▶ **Task details**
Write the entries below out again without a single difference.
——————
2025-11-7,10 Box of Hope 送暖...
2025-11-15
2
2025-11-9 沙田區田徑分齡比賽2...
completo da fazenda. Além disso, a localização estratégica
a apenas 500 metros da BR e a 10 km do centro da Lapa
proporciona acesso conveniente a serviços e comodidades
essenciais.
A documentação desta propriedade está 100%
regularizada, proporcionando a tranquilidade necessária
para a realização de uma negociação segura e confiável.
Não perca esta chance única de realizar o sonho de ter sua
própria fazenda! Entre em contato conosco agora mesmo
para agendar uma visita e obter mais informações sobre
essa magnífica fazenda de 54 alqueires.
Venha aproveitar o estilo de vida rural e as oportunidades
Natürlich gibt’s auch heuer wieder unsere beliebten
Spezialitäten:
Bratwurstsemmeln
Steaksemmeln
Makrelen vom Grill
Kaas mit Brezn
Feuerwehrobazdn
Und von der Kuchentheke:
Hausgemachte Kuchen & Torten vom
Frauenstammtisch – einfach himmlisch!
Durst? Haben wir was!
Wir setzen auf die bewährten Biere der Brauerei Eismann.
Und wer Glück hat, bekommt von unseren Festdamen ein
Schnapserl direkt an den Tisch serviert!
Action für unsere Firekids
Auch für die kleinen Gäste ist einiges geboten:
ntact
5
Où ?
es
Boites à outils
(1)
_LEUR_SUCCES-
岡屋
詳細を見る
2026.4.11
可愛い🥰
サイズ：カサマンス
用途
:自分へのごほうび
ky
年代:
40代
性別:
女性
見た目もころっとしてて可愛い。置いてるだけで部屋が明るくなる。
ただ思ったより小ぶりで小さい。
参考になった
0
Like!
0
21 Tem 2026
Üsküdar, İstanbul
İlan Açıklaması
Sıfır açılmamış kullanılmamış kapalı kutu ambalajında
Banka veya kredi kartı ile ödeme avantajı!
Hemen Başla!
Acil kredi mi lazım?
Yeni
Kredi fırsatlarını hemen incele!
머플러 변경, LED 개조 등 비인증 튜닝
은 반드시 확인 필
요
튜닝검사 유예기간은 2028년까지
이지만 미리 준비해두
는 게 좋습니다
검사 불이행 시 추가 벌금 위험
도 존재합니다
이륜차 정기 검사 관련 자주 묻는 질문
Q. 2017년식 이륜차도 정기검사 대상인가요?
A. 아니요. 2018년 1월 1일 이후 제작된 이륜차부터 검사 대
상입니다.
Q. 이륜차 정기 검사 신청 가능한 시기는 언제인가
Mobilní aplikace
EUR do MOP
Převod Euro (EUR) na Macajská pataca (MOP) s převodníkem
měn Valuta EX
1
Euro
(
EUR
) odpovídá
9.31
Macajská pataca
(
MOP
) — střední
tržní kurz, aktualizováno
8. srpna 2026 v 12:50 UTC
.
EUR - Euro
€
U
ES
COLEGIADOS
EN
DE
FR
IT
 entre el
——————
▶ **Completed task**
2025-11-7,10 Box of Hope 送暖...
2025-11-15
2
2025-11-9 沙田區田徑分齡比賽2...
completo da fazenda. Além disso, a localização estratégica
a apenas 500 metros da BR e a 10 km do centro da Lapa
proporciona acesso conveniente a serviços e comodidades
essenciais.
A documentação desta propriedade está 100%
regularizada, proporcionando a tranquilidade necessária
para a realização de uma negociação segura e confiável.
Não perca esta chance única de realizar o sonho de ter sua
própria fazenda! Entre em contato conosco agora mesmo
para agendar uma visita e obter mais informações sobre
essa magnífica fazenda de 54 alqueires.
Venha aproveitar o estilo de vida rural e as oportunidades
Natürlich gibt’s auch heuer wieder unsere beliebten
Spezialitäten:
Bratwurstsemmeln
Steaksemmeln
Makrelen vom Grill
Kaas mit Brezn
Feuerwehrobazdn
Und von der Kuchentheke:
Hausgemachte Kuchen & Torten vom
Frauenstammtisch – einfach himmlisch!
Durst? Haben wir was!
Wir setzen auf die bewährten Biere der Brauerei Eismann.
Und wer Glück hat, bekommt von unseren Festdamen ein
Schnapserl direkt an den Tisch serviert!
Action für unsere Firekids
Auch für die kleinen Gäste ist einiges geboten:
ntact
5
Où ?
es
Boites à outils
(1)
_LEUR_SUCCES-
岡屋
詳細を見る
2026.4.11
可愛い🥰
サイズ：カサマンス
用途
:自分へのごほうび
ky
年代:
40代
性別:
女性
見た目もころっとしてて可愛い。置いてるだけで部屋が明るくなる。
ただ思ったより小ぶりで小さい。
参考になった
0
Like!
0
21 Tem 2026
Üsküdar, İstanbul
İlan Açıklaması
Sıfır açılmamış kullanılmamış kapalı kutu ambalajında
Banka veya kredi kartı ile ödeme avantajı!
Hemen Başla!
Acil kredi mi lazım?
Yeni
Kredi fırsatlarını hemen incele!
머플러 변경, LED 개조 등 비인증 튜닝
은 반드시 확인 필
요
튜닝검사 유예기간은 2028년까지
이지만 미리 준비해두
는 게 좋습니다
검사 불이행 시 추가 벌금 위험
도 존재합니다
이륜차 정기 검사 관련 자주 묻는 질문
Q. 2017년식 이륜차도 정기검사 대상인가요?
A. 아니요. 2018년 1월 1일 이후 제작된 이륜차부터 검사 대
상입니다.
Q. 이륜차 정기 검사 신청 가능한 시기는 언제인가
Mobilní aplikace
EUR do MOP
Převod Euro (EUR) na Macajská pataca (MOP) s převodníkem
měn Valuta EX
1
Euro
(
EUR
) odpovídá
9.31
Macajská pataca
(
MOP
) — střední
tržní kurz, aktualizováno
8. srpna 2026 v 12:50 UTC
.
EUR - Euro
€
U
ES
COLEGIADOS
EN
DE
FR
IT
 entre el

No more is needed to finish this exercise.